The molecule’s hyperactive atoms have earned it the nickname “the scrambler,” and long kept chemists from finding out its shape, the researchers explained.
Called protonated methane, or CH5+, the substance is highly caustic and is also called a “super acid,” the researchers said. It’s a short-lived player in chemical reactions that make petroleum products.
CH5+ should also be present in interstellar clouds where stars and planets form, said Anne B. McCoy of Ohio State University in Columbus, Ohio. She said she hopes her new findings, published in the current issue of the research journal Science will one day help astronomers determine whether the molecule is out there in space.
To identify chemicals on earth and in outer space, scientists record the precise colors of light the molecule absorbs. This sequence is called its spectrum. Every known has its own unique spectrum, which can be represented like lines in a bar code.

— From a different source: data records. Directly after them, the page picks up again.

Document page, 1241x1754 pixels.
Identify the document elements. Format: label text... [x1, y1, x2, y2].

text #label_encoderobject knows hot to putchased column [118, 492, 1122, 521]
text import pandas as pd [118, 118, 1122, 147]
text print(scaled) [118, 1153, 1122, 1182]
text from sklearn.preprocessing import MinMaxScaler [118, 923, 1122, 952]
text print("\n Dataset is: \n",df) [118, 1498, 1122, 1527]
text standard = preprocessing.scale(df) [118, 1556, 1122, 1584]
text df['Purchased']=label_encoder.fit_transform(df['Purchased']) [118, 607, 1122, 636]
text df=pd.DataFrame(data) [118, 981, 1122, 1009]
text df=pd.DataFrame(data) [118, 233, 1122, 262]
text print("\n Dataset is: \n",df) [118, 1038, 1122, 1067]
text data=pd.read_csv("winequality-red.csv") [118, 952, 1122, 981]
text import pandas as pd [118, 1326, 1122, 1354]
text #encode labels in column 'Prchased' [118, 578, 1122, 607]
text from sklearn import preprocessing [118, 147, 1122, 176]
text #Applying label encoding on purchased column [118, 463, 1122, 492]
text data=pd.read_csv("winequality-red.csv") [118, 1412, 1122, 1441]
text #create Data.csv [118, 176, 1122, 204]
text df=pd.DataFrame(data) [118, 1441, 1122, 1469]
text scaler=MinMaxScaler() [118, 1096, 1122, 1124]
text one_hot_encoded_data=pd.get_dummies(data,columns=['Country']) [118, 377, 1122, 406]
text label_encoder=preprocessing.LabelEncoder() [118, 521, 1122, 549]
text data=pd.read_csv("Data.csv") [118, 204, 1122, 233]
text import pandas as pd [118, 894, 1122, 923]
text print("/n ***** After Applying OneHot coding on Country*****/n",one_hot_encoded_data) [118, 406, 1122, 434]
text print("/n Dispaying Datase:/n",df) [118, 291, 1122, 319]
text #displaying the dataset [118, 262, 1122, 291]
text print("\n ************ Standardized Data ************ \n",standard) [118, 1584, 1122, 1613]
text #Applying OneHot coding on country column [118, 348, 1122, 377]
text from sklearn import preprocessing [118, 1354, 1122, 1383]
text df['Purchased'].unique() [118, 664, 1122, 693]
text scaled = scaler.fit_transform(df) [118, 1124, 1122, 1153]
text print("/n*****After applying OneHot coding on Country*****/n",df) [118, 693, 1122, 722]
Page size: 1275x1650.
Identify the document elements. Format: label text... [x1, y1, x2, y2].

Since the 1960s, when experiments suggested the existence of CH5+, scientists have been trying to record a complete spectrum of it, but the molecule won’t sit still, McCoy said. It’s like a three-year-old child – impossible to photograph, except in a blur.
“CH5+ has five hydrogen atoms scrambling around a carbon atom that sits at the center,” McCoy explained. The hydrogen atoms simultaneously rotate and vibrate.
Because the atoms are always on the move, scientists have difficulty interpreting the spectrum. Still, they have recorded several CH5+ spectra experimentally.
Several colleagues of McCoy reported what they called the most precise of these spectra to date in the Science paper. Despite this, researchers have not been able to match the lines in the CH5+ bar code to any specific motions of the molecule.
So McCoy and Professor Joel M. Bowman of Emory University in Atlanta, Ga., did this mathematically. For certain features on the spectrum, they calculated what the motions must be. The result, they said, is most complete vibrational spectrum ever calculated – a theoretical picture of the molecule’s structure.
The chemists employed a unique strategy in their calculations.
“Although the hydrogen atoms are constantly scrambling, the overall range of types of structures can be characterized by three basic configurations,” McCoy said. One configuration corresponds to a low energy state for the molecule, and the other two to higher energy states. McCoy and colleagues calculated spectra for all three structures.
That in itself was standard procedure, she said – but then they went on to examine the probability that the molecule would assume each of those three structures, and used that information to weight their calculations.
“It turns out that this was the crucial step,” McCoy said.
She acknowledged that her team hasn’t yet assembled a full picture of CH5+, since their calculations accounted for the vibration of the molecule but not its constant rotation. That will be their next step. If successful, they said, they’ll have a complete theoretical view of what the molecule’s spectrum should look like.